* **What the exercise asks**
Each entry should be transcribed exactly as written, and any picture left out.

· · · ·

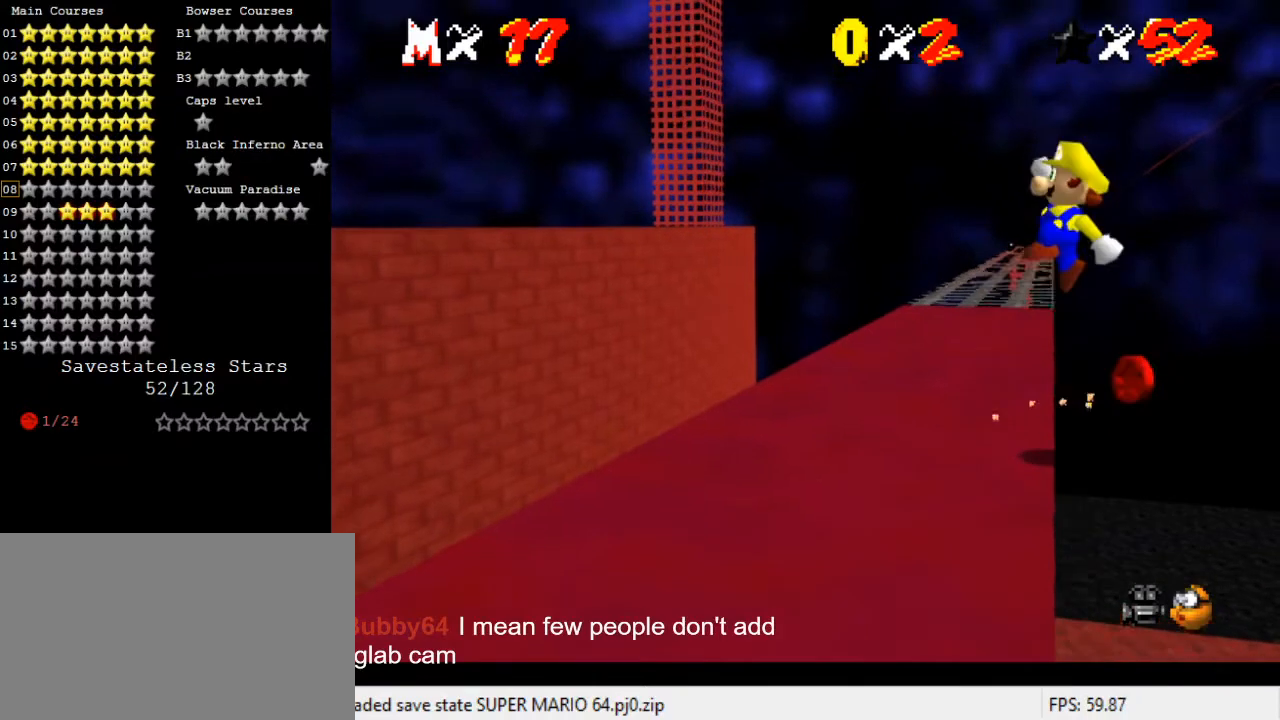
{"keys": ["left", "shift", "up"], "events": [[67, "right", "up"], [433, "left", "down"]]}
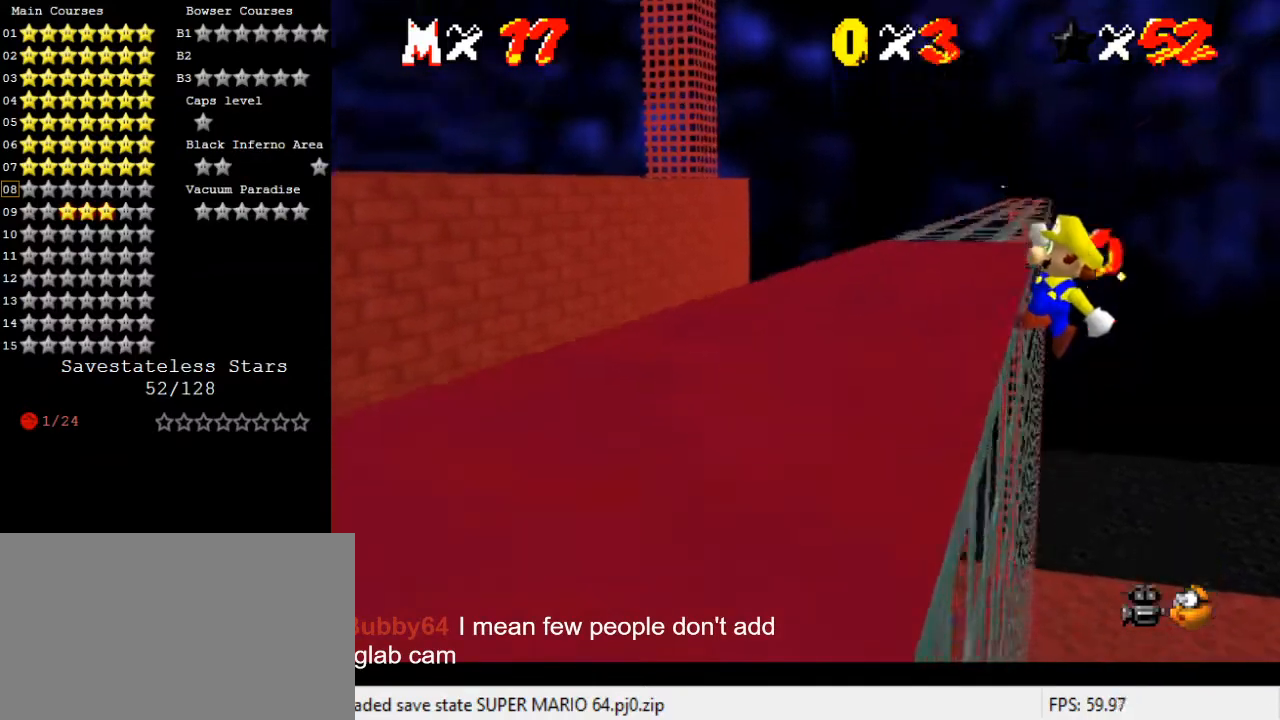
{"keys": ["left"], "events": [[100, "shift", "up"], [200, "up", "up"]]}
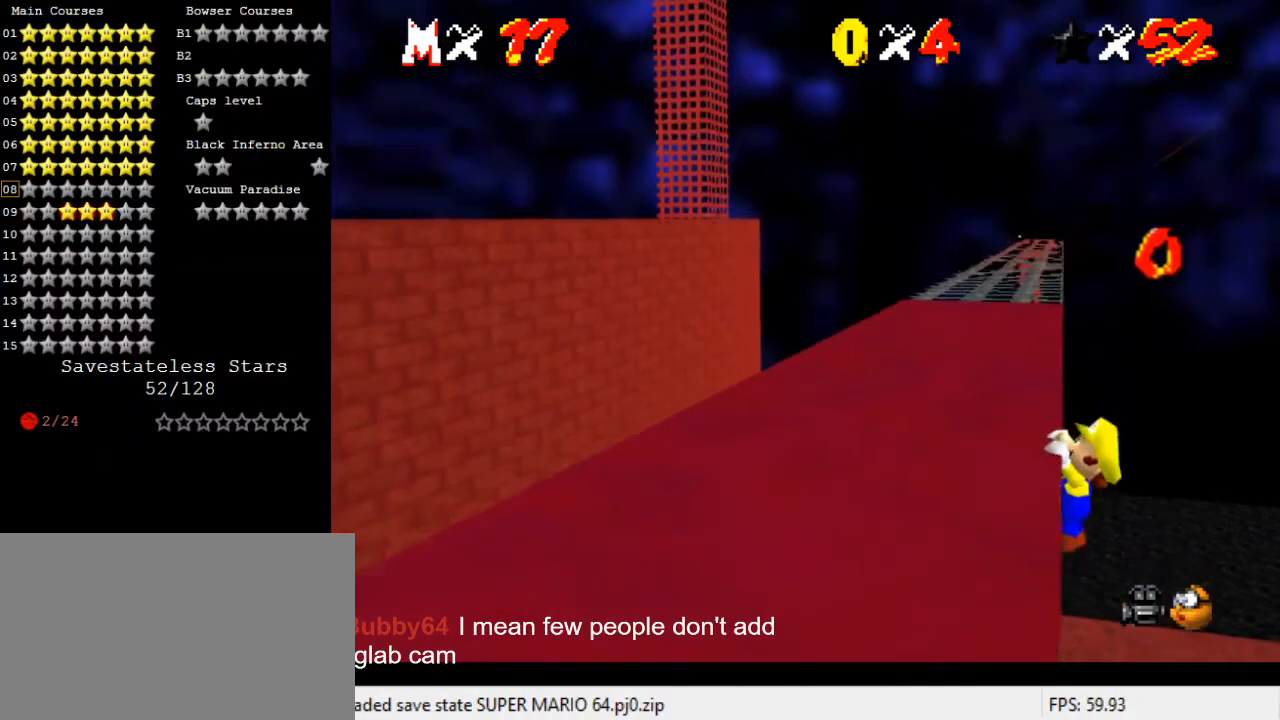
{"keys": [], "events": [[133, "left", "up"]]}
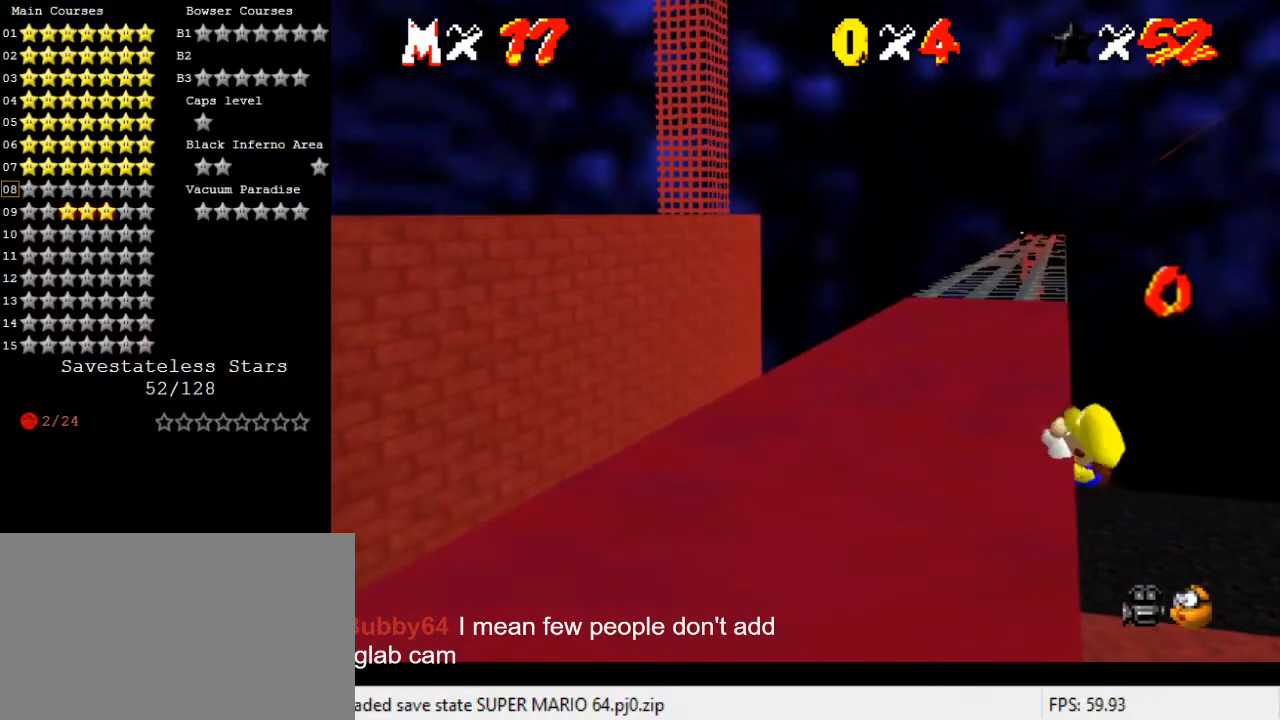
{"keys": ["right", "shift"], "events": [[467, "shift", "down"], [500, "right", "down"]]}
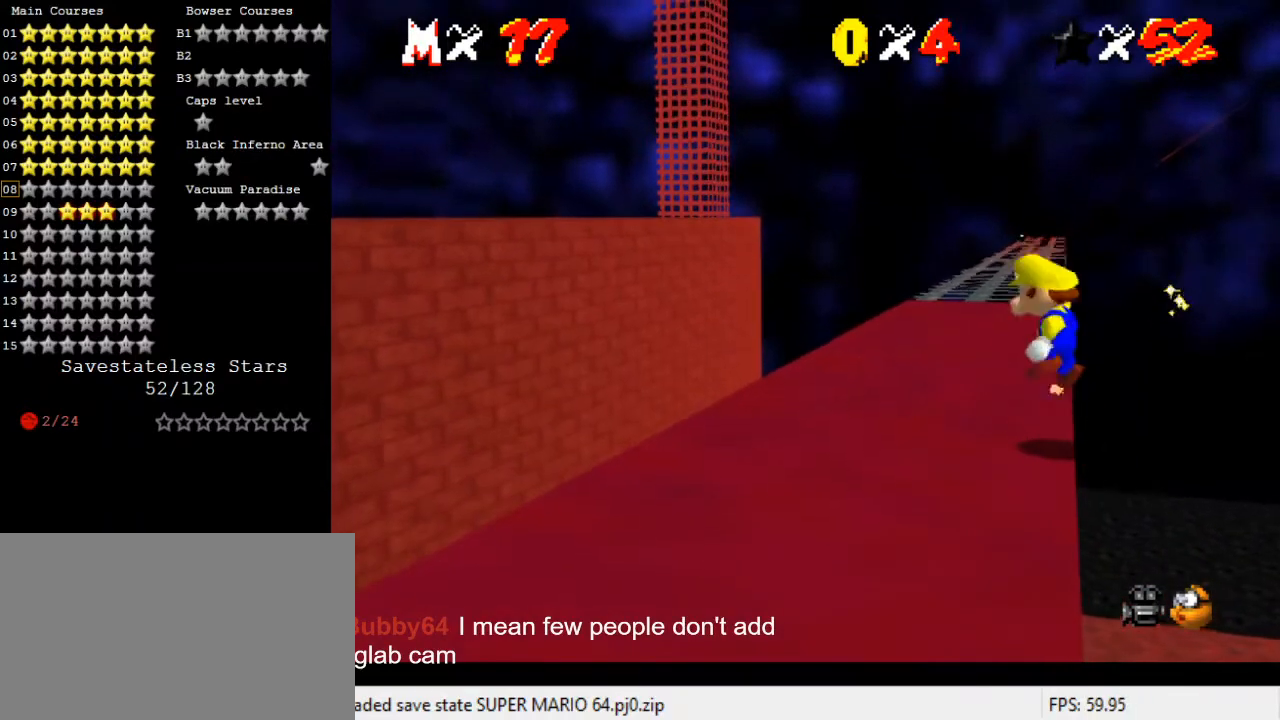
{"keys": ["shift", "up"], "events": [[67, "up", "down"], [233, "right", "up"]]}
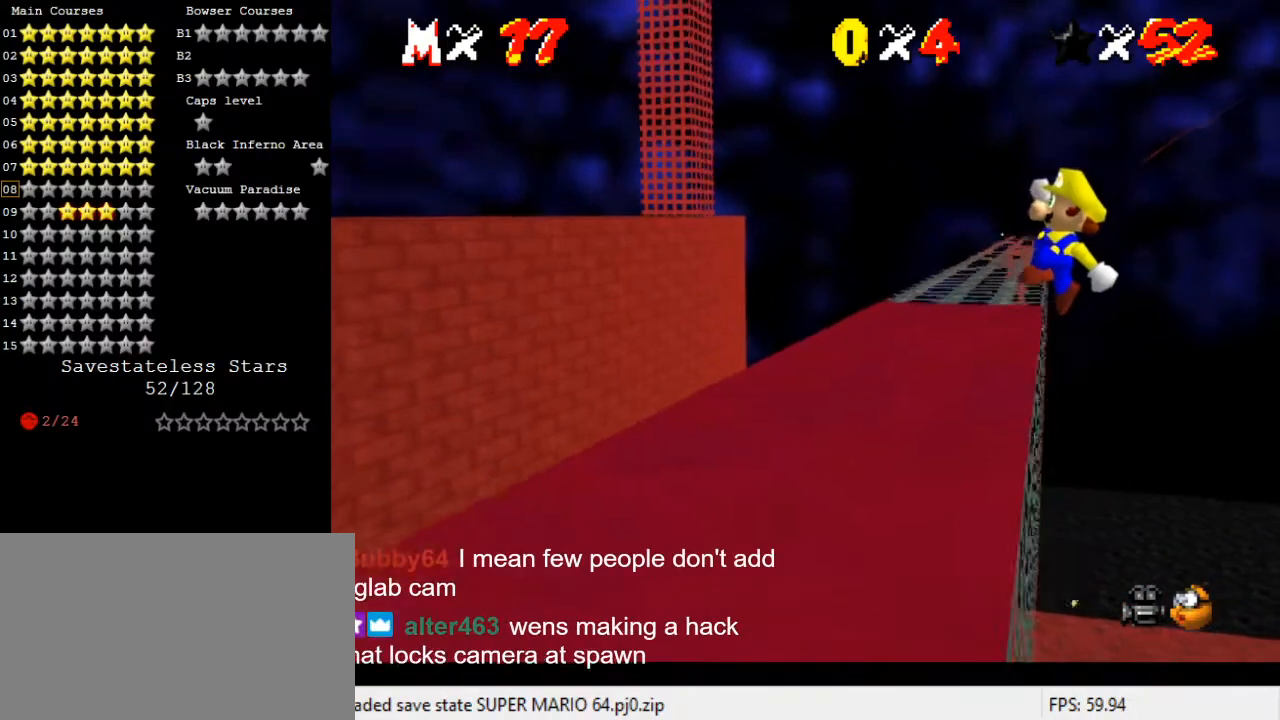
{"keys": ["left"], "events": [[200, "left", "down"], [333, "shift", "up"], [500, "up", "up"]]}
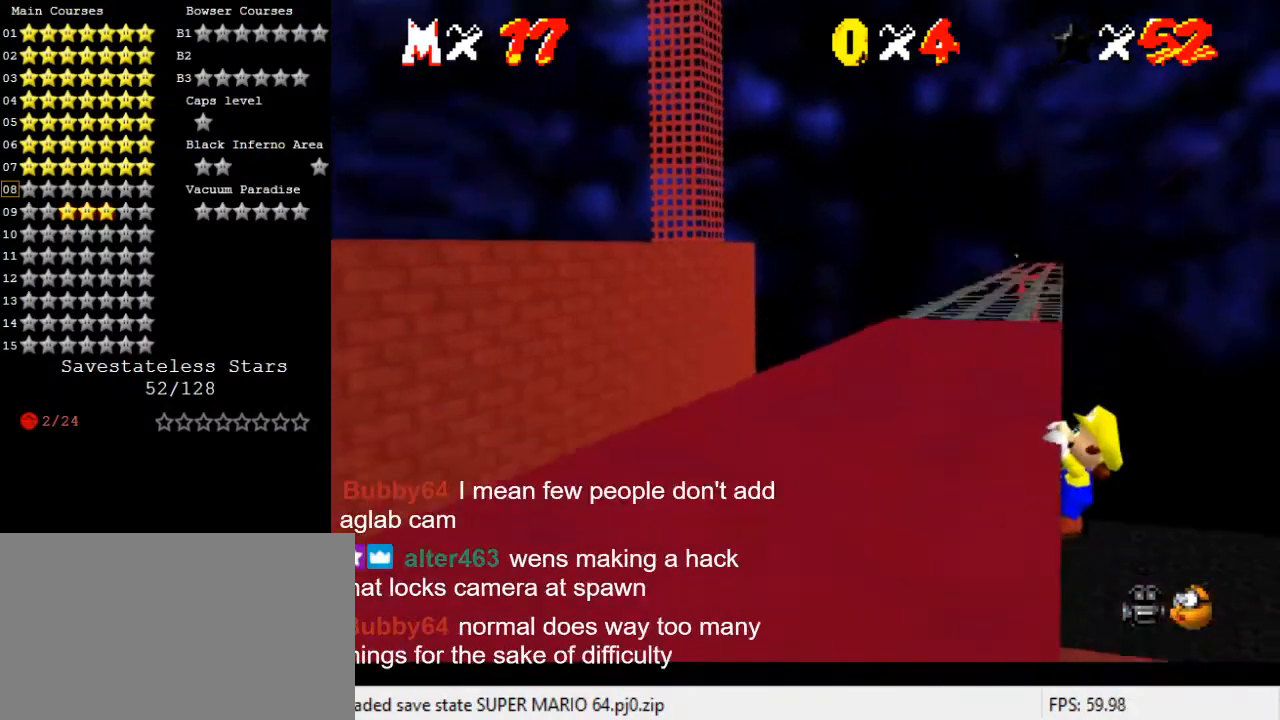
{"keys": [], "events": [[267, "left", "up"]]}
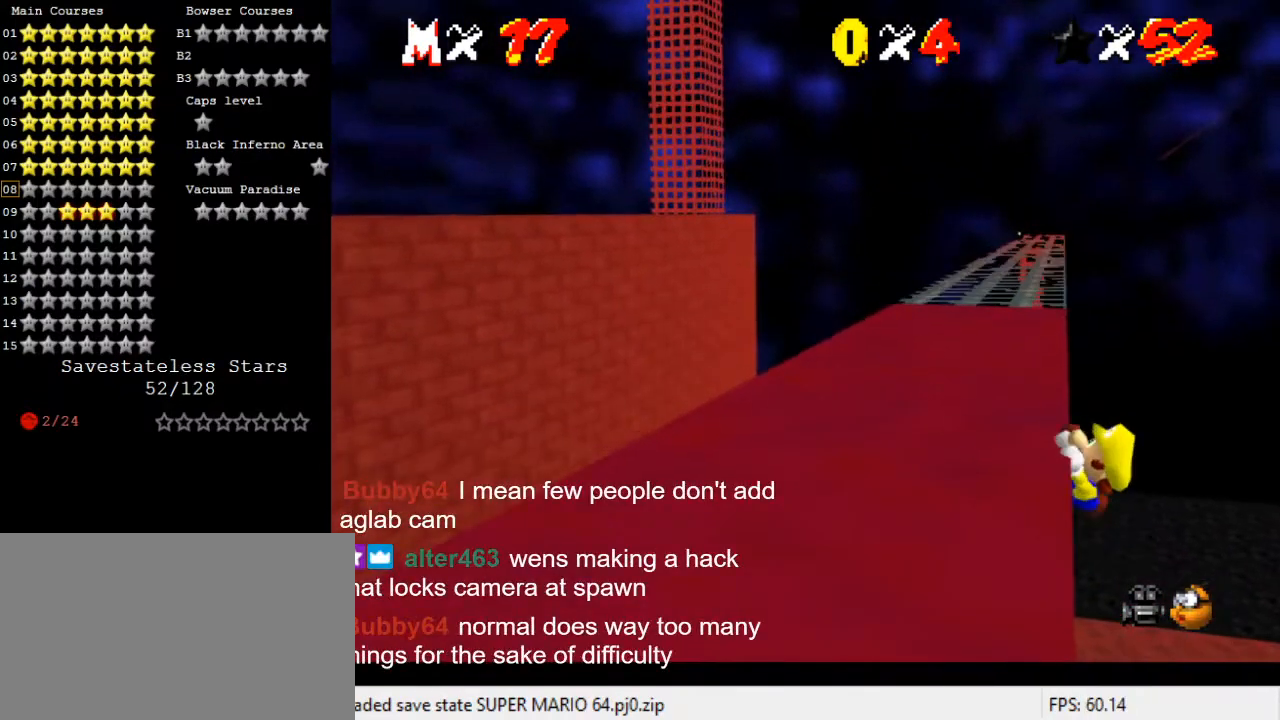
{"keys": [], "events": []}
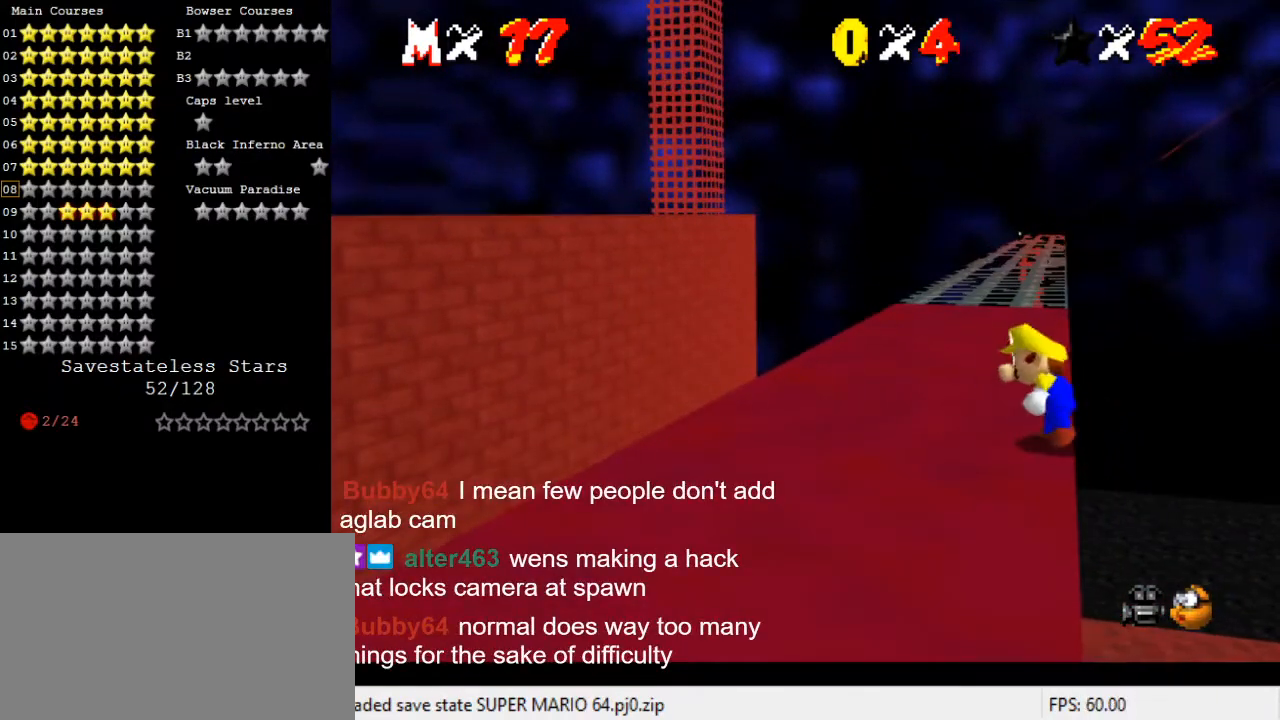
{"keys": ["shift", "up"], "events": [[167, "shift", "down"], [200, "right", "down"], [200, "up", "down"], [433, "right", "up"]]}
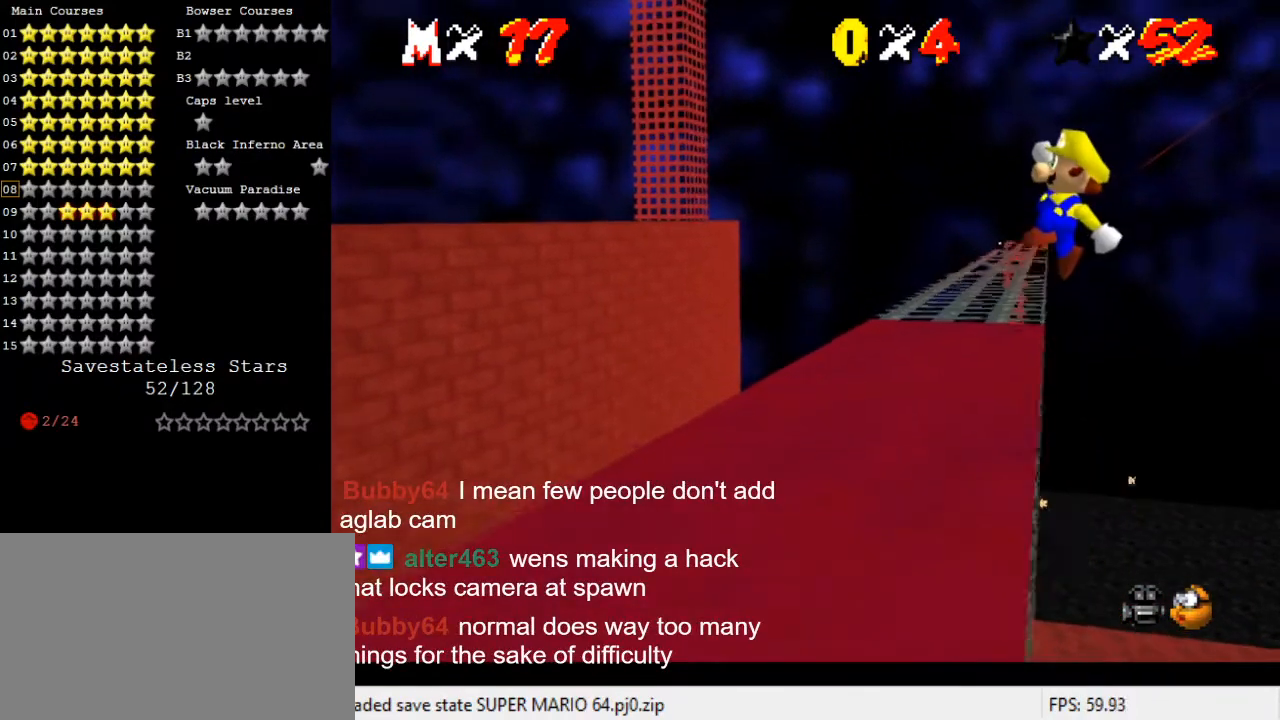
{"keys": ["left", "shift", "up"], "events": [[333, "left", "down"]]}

· · · ·

* **Response to the task**
{"keys": ["left", "shift", "up"], "events": [[67, "right", "up"], [433, "left", "down"]]}
{"keys": ["left"], "events": [[100, "shift", "up"], [200, "up", "up"]]}
{"keys": [], "events": [[133, "left", "up"]]}
{"keys": ["right", "shift"], "events": [[467, "shift", "down"], [500, "right", "down"]]}
{"keys": ["shift", "up"], "events": [[67, "up", "down"], [233, "right", "up"]]}
{"keys": ["left"], "events": [[200, "left", "down"], [333, "shift", "up"], [500, "up", "up"]]}
{"keys": [], "events": [[267, "left", "up"]]}
{"keys": [], "events": []}
{"keys": ["shift", "up"], "events": [[167, "shift", "down"], [200, "right", "down"], [200, "up", "down"], [433, "right", "up"]]}
{"keys": ["left", "shift", "up"], "events": [[333, "left", "down"]]}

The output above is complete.